> _Tarea por realizar_
Sume 16 a cada número de las respuestas, coordenadas incluidas, y reescriba los ítems desde el inicio hasta la línea que contiene "table_cell 1095 [234, 725, 336, 780]", ambos extremos incluidos, con sus indicaciones.

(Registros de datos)
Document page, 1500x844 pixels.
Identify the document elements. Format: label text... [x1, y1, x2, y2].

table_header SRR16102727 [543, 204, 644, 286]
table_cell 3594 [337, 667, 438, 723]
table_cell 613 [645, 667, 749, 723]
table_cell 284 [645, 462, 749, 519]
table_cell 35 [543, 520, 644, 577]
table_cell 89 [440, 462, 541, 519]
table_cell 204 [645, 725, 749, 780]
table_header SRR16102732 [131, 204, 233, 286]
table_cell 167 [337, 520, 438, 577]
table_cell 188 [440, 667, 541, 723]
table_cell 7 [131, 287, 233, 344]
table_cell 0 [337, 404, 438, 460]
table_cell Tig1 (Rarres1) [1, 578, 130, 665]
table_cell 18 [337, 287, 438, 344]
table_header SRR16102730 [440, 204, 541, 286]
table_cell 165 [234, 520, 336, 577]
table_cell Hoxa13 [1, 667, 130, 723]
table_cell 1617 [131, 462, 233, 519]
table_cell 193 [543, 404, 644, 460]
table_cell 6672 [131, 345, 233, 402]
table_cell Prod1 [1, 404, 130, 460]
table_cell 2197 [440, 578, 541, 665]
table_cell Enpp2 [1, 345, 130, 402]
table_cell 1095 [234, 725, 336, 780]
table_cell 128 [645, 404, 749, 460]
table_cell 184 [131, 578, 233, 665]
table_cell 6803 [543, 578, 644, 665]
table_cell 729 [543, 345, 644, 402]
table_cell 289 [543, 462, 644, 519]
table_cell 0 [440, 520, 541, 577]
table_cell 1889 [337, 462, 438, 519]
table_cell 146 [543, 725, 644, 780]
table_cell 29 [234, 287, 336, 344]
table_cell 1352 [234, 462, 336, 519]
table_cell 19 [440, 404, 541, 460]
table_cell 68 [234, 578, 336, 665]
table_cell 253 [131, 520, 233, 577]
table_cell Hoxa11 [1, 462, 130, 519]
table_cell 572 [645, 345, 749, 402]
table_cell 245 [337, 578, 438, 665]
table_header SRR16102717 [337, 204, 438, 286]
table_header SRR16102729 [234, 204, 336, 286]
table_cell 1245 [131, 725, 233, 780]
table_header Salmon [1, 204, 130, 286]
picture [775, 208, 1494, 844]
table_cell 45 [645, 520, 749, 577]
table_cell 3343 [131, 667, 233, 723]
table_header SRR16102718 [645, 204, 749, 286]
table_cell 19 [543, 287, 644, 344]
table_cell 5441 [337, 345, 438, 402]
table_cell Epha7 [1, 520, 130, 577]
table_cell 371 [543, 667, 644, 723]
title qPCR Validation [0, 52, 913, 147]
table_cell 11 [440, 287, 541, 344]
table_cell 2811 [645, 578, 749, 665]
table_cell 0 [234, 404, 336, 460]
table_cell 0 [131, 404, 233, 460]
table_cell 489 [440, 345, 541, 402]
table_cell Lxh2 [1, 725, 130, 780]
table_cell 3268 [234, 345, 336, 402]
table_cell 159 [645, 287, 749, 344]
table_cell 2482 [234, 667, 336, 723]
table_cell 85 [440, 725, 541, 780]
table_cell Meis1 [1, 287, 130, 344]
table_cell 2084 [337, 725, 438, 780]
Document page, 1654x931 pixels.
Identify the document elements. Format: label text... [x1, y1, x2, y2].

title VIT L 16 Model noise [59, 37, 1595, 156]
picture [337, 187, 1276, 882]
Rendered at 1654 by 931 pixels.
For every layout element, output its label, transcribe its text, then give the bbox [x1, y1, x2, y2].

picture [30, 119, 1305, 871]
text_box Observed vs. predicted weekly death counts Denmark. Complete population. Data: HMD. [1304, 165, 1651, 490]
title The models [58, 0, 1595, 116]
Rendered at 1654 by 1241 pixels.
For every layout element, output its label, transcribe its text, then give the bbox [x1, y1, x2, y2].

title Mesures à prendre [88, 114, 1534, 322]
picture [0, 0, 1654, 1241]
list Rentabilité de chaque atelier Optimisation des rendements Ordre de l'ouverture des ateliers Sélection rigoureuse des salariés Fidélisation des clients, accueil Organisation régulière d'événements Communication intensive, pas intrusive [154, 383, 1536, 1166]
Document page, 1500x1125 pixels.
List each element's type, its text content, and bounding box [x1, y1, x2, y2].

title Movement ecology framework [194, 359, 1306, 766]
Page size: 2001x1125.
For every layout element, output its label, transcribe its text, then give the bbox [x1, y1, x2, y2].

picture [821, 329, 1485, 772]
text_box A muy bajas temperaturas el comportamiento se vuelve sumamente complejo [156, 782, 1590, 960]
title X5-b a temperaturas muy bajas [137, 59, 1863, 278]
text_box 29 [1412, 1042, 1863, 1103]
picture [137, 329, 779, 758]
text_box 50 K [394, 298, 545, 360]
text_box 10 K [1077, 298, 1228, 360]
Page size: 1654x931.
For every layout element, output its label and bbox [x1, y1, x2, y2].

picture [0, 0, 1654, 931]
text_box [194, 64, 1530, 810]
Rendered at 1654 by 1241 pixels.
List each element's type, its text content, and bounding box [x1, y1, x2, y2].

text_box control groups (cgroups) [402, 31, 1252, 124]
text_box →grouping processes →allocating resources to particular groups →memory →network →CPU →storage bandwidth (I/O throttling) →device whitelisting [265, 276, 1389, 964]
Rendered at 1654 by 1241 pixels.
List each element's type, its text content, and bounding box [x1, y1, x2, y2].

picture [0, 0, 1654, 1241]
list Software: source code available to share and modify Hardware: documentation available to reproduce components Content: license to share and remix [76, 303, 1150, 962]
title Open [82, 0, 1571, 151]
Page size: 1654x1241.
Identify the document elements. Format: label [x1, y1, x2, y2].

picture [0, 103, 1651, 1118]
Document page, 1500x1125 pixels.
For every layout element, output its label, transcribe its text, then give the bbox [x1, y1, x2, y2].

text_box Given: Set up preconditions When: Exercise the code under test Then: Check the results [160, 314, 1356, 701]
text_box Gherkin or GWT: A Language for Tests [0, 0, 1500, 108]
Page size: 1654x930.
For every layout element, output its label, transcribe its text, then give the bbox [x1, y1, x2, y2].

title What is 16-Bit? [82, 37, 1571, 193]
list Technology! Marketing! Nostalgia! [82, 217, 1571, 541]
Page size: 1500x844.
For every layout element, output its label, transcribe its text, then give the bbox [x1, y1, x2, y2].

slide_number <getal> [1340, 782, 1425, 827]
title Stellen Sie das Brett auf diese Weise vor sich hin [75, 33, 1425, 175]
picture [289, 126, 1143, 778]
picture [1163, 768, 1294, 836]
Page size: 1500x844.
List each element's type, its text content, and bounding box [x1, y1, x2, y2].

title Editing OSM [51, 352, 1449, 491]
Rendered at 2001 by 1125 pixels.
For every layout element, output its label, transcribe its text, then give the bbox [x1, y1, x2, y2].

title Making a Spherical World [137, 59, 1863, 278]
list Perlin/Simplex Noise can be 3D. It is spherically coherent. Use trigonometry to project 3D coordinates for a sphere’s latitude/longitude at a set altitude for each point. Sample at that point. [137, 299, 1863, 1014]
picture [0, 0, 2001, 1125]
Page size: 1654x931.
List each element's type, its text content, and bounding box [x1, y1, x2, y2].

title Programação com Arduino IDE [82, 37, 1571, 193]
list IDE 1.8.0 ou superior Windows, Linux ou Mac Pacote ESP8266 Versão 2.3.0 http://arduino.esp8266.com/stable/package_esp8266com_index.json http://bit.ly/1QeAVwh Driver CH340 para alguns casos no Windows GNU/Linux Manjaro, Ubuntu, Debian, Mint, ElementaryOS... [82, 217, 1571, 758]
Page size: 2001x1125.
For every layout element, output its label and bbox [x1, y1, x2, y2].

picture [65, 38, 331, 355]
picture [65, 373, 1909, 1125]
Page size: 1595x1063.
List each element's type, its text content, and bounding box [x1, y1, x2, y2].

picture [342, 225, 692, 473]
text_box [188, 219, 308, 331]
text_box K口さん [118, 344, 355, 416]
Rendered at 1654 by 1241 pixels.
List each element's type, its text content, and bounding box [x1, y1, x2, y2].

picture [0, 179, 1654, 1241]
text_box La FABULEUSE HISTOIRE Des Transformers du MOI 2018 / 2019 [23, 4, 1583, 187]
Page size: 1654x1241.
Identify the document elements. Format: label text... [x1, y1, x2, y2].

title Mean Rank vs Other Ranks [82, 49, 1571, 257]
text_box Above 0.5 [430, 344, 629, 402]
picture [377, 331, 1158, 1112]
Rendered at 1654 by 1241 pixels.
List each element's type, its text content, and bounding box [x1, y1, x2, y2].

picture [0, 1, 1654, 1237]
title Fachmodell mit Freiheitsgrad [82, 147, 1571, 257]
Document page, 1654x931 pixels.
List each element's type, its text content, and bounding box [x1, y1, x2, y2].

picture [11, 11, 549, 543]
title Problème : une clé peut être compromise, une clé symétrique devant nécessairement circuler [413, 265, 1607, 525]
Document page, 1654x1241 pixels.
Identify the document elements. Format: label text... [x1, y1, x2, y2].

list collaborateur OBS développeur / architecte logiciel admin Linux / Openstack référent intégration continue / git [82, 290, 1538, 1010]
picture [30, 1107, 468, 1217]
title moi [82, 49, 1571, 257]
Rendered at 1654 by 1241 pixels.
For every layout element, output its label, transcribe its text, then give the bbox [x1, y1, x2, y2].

> _Respuesta_
Document page, 1500x844 pixels.
Identify the document elements. Format: label text... [x1, y1, x2, y2].

table_header SRR16102727 [559, 220, 660, 302]
table_cell 3610 [353, 683, 454, 739]
table_cell 629 [661, 683, 765, 739]
table_cell 300 [661, 478, 765, 535]
table_cell 51 [559, 536, 660, 593]
table_cell 105 [456, 478, 557, 535]
table_cell 220 [661, 741, 765, 796]
table_header SRR16102732 [147, 220, 249, 302]
table_cell 183 [353, 536, 454, 593]
table_cell 204 [456, 683, 557, 739]
table_cell 23 [147, 303, 249, 360]
table_cell 16 [353, 420, 454, 476]
table_cell Tig1 (Rarres1) [17, 594, 146, 681]
table_cell 34 [353, 303, 454, 360]
table_header SRR16102730 [456, 220, 557, 302]
table_cell 181 [250, 536, 352, 593]
table_cell Hoxa13 [17, 683, 146, 739]
table_cell 1633 [147, 478, 249, 535]
table_cell 209 [559, 420, 660, 476]
table_cell 6688 [147, 361, 249, 418]
table_cell Prod1 [17, 420, 146, 476]
table_cell 2213 [456, 594, 557, 681]
table_cell Enpp2 [17, 361, 146, 418]
table_cell 1111 [250, 741, 352, 796]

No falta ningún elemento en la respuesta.